WHAT IS NEEDED:
Locate the line containing "Herstellung von detaillierten Teilen" in the material below. Copy that line and all following lines through the end exactly, omitting any pictures.

RECORD EXTRACTS:
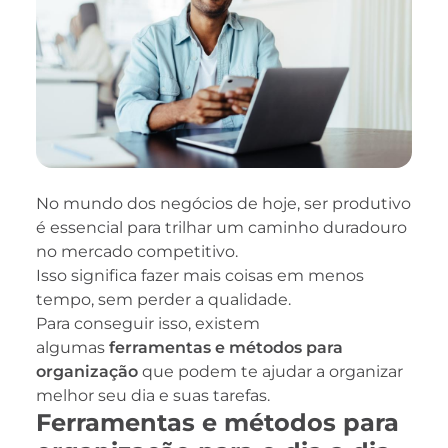
No mundo dos negócios de hoje, ser produtivo
é essencial para trilhar um caminho duradouro
no mercado competitivo.
Isso significa fazer mais coisas em menos
tempo, sem perder a qualidade.
Para conseguir isso, existem
algumas
ferramentas e métodos para
organização
que podem te ajudar a organizar
melhor seu dia e suas tarefas.
Ferramentas e métodos para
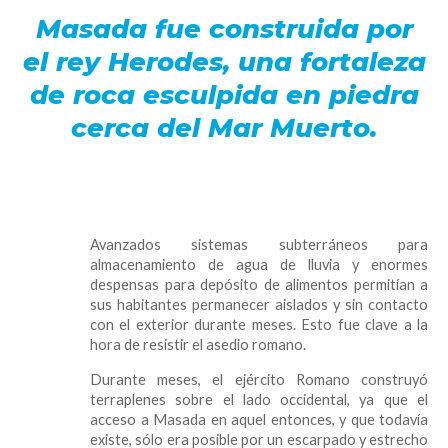
Masada fue construida por
el rey Herodes, una fortaleza
de roca esculpida en piedra
cerca del Mar Muerto.
Avanzados sistemas subterráneos para
almacenamiento de agua de lluvia y enormes
despensas para depósito de alimentos permitían a
sus habitantes permanecer aislados y sin contacto
con el exterior durante meses. Esto fue clave a la
hora de resistir el asedio romano.
Durante meses, el ejército Romano construyó
terraplenes sobre el lado occidental, ya que el
acceso a Masada en aquel entonces, y que todavía
existe, sólo era posible por un escarpado y estrecho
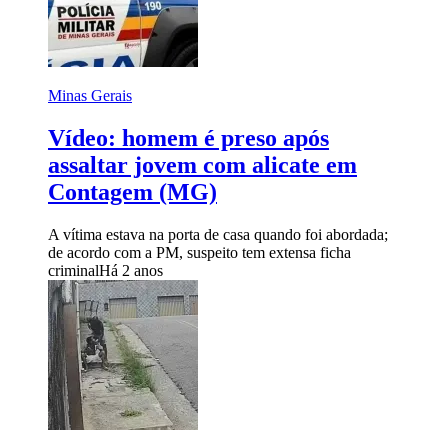
Minas Gerais
Vídeo: homem é preso após
assaltar jovem com alicate em
Contagem (MG)
A vítima estava na porta de casa quando foi abordada;
de acordo com a PM, suspeito tem extensa ficha
criminal
Há 2 anos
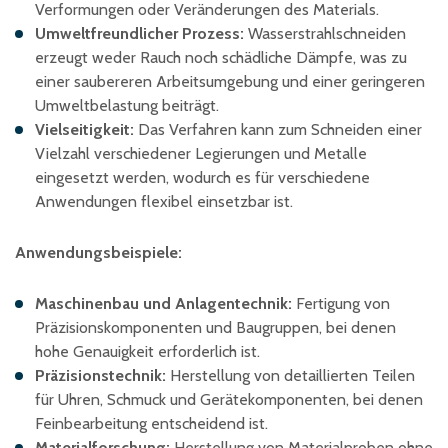
Verformungen oder Veränderungen des Materials.
Umweltfreundlicher Prozess:
Wasserstrahlschneiden
erzeugt weder Rauch noch schädliche Dämpfe, was zu
einer saubereren Arbeitsumgebung und einer geringeren
Umweltbelastung beiträgt.
Vielseitigkeit:
Das Verfahren kann zum Schneiden einer
Vielzahl verschiedener Legierungen und Metalle
eingesetzt werden, wodurch es für verschiedene
Anwendungen flexibel einsetzbar ist.
Anwendungsbeispiele:
Maschinenbau und Anlagentechnik:
Fertigung von
Präzisionskomponenten und Baugruppen, bei denen
hohe Genauigkeit erforderlich ist.
Präzisionstechnik:
Herstellung von detaillierten Teilen
für Uhren, Schmuck und Gerätekomponenten, bei denen
Feinbearbeitung entscheidend ist.
Materialforschung:
Herstellung von Materialproben ohne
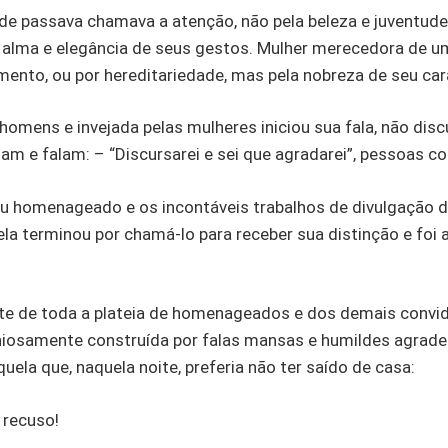
nde passava chamava a atenção, não pela beleza e juventud
 alma e elegância de seus gestos. Mulher merecedora de um
ento, ou por hereditariedade, mas pela nobreza de seu car
omens e invejada pelas mulheres iniciou sua fala, não disc
m e falam: – “Discursarei e sei que agradarei”, pessoas 
u homenageado e os incontáveis trabalhos de divulgação d
l, ela terminou por chamá-lo para receber sua distinção e foi
e de toda a plateia de homenageados e dos demais convida
iosamente construída por falas mansas e humildes agradec
la que, naquela noite, preferia não ter saído de casa:
 recuso!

ANSWER TO THIS TASK:
Herstellung von detaillierten Teilen
für Uhren, Schmuck und Gerätekomponenten, bei denen
Feinbearbeitung entscheidend ist.
Materialforschung:
Herstellung von Materialproben ohne
nde passava chamava a atenção, não pela beleza e juventud
 alma e elegância de seus gestos. Mulher merecedora de um
ento, ou por hereditariedade, mas pela nobreza de seu car
omens e invejada pelas mulheres iniciou sua fala, não disc
m e falam: – “Discursarei e sei que agradarei”, pessoas 
u homenageado e os incontáveis trabalhos de divulgação d
l, ela terminou por chamá-lo para receber sua distinção e foi
e de toda a plateia de homenageados e dos demais convida
iosamente construída por falas mansas e humildes agradec
la que, naquela noite, preferia não ter saído de casa:
 recuso!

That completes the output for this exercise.